[Bounding boxes with keypoints]
============

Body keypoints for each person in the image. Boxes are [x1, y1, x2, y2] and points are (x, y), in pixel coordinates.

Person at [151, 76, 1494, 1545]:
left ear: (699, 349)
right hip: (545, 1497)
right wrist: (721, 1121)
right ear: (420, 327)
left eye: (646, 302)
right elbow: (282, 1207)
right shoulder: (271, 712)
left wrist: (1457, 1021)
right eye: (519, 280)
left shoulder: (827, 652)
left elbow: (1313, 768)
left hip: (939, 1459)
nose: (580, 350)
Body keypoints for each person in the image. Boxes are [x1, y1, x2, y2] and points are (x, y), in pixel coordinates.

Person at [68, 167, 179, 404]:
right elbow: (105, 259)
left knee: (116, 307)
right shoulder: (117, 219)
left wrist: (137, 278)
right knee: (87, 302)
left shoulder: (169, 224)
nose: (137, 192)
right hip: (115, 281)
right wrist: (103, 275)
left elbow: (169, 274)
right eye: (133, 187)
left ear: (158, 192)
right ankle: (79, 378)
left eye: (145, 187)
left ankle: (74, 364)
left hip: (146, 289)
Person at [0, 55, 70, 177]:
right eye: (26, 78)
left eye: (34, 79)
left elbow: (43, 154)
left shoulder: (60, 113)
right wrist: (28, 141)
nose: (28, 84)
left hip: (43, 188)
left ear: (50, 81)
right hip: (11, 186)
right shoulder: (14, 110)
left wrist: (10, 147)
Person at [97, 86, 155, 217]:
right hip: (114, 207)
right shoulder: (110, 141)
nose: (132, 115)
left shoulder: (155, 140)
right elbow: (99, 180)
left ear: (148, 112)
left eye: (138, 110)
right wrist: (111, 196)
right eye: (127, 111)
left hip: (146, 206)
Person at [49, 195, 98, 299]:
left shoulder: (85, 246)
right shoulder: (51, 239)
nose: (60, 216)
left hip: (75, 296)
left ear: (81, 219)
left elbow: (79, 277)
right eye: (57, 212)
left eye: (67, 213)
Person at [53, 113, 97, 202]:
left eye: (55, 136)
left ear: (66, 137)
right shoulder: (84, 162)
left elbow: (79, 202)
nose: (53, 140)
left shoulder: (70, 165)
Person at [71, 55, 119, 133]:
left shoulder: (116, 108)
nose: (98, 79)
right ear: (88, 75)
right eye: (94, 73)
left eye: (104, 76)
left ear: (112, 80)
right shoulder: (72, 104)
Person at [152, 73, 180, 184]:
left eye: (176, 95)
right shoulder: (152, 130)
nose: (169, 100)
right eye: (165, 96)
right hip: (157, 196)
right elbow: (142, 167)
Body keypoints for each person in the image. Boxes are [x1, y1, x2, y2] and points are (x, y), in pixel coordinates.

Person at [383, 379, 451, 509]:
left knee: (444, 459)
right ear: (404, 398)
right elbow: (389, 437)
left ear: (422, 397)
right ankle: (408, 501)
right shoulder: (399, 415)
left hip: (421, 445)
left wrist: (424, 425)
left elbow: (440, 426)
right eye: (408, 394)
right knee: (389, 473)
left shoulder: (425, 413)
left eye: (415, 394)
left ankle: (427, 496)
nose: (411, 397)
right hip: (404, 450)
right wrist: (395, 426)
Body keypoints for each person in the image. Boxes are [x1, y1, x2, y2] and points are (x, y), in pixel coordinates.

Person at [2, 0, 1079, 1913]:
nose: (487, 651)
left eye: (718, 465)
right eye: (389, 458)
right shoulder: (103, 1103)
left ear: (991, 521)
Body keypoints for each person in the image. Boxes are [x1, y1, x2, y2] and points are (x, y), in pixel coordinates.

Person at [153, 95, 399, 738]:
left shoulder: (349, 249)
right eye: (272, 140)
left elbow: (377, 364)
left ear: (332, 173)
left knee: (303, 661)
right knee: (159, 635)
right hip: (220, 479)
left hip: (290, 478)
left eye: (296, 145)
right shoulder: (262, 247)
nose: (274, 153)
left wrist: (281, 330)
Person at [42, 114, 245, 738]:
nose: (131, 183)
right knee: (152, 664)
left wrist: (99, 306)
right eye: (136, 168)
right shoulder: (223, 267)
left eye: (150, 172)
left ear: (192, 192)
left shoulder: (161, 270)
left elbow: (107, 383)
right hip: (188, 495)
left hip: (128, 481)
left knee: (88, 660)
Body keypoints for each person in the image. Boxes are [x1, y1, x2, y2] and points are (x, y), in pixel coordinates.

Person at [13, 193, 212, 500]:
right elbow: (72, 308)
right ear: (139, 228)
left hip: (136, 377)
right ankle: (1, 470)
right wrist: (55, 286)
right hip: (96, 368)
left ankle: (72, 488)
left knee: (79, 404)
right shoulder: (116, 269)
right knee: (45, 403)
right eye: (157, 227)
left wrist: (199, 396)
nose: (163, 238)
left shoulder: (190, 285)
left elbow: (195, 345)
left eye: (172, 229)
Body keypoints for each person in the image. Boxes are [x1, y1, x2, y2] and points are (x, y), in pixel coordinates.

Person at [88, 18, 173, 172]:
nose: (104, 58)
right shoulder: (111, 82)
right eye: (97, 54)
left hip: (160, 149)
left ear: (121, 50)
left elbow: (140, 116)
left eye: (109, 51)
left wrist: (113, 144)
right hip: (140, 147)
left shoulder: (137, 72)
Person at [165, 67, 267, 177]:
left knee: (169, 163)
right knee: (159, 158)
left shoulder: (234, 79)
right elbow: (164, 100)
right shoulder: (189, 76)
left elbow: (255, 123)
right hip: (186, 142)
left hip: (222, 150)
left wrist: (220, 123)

============

■ **PROBLEM TO SOLVE**
What is needed is every line from the beginning of the data up to and including the line with "left wrist: (1457, 1021)", given again word for word.

■ **ANSWER SPACE**
Body keypoints for each person in the image. Boxes are [x1, y1, x2, y2] and points are (x, y), in pixel coordinates.

Person at [151, 76, 1494, 1545]:
left ear: (699, 349)
right hip: (545, 1497)
right wrist: (721, 1121)
right ear: (420, 327)
left eye: (646, 302)
right elbow: (282, 1207)
right shoulder: (271, 712)
left wrist: (1457, 1021)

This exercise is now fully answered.